The Indiana Rail Road Co. owns or retains trackage rights to more than 500 track miles; and interchanges with BNSF, CN, CPR, CSXT, NS, UP and other major Chicago Terminal District carriers, as well as Indiana Southern Railroad, Central Railroad Co. of Indiana, Louisville & Indiana Railroad Co., and Paducah & Louisville Railway Inc. A news item in the September 2006 issue didn’t mention all the railroads Indiana Rail Road interchanges with or factor trackage rights into the railroad’s total track miles.



NEWS IN BRIEF

  • CREATE partners formalize funding pact

    Public-private stakeholders in the Chicago Region Environmental and Transportation Efficiency (CREATE) program formalized a three-year, $330 million funding agreement. The federal government and state of Illinois each will provide $100 million; BNSF Railway Co., Canadian Pacific Railway, CSX Transportation, Norfolk Southern Railway, Union Pacific Railroad and Metra will contribute a combined $100 million; and the city of Chicago will provide $30 million.

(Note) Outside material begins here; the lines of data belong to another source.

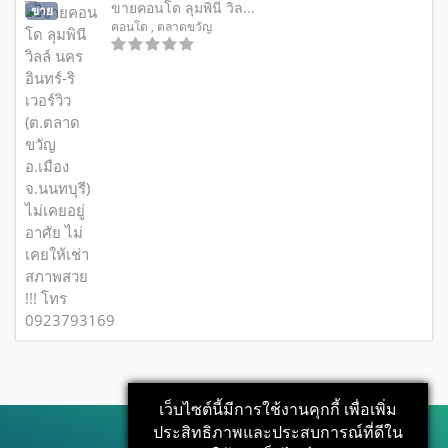
ขายคอนโด ลุมพินี วิล...
ขาย
คอนโด
, ตลาดขวัญ
เว็บไซต์นี้มีการใช้งานคุกกี้ เพื่อเพิ่ม
ประสิทธิภาพและประสบการณ์ที่ดีใน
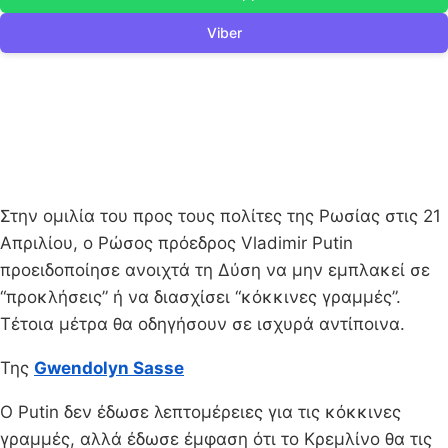
Viber
Στην ομιλία του προς τους πολίτες της Ρωσίας στις 21
Απριλίου, ο Ρώσος πρόεδρος Vladimir Putin
προειδοποίησε ανοιχτά τη Δύση να μην εμπλακεί σε
“προκλήσεις” ή να διασχίσει “κόκκινες γραμμές”.
Τέτοια μέτρα θα οδηγήσουν σε ισχυρά αντίποινα.
Της
Gwendolyn Sasse
Ο Putin δεν έδωσε λεπτομέρειες για τις κόκκινες
γραμμές, αλλά έδωσε έμφαση ότι το Κρεμλίνο θα τις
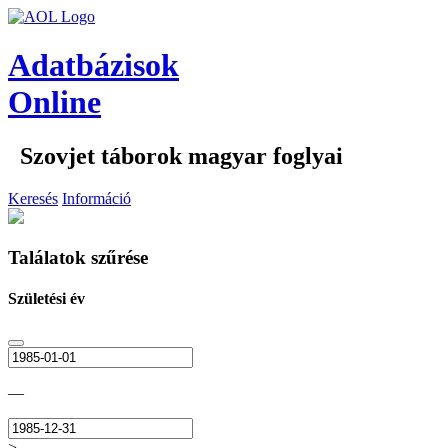
Adatbázisok
Online
Szovjet táborok magyar foglyai
Keresés
Információ
Találatok szűrése
Születési év
—
>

  • USDOT reviewing Amtrak board’s actions

    The U.S. Department of Transportation’s Office of Inspector General is reviewing how Amtrak’s board carries out its oversight responsibilities and scrutinizing board members’ expenses between fiscal-year 2002 and the present to ensure expenses comply with corporate guidelines. Democratic Amtrak Working Group members requested the investigation.

  • UP unveils Utah terminal

    On Sept. 20, Union Pacific Railroad opened an $83 million, 260-acre intermodal terminal in Salt Lake City. Designed to handle 250,000 units annually, the facility triples the Class I’s international and domestic container capacity in the area. The terminal features five staging, four unloading, one receiving and one departure track, and more than 1,300 parking spaces.

  • Steelworkers union OKs CPR contract

    United Steelworkers-represented clerical and intermodal workers ratified a three-year agreement with Canadian Pacific Railway. The contract increases wages, enhances benefits and provides a number of “work-life balance” provisions, according to the union.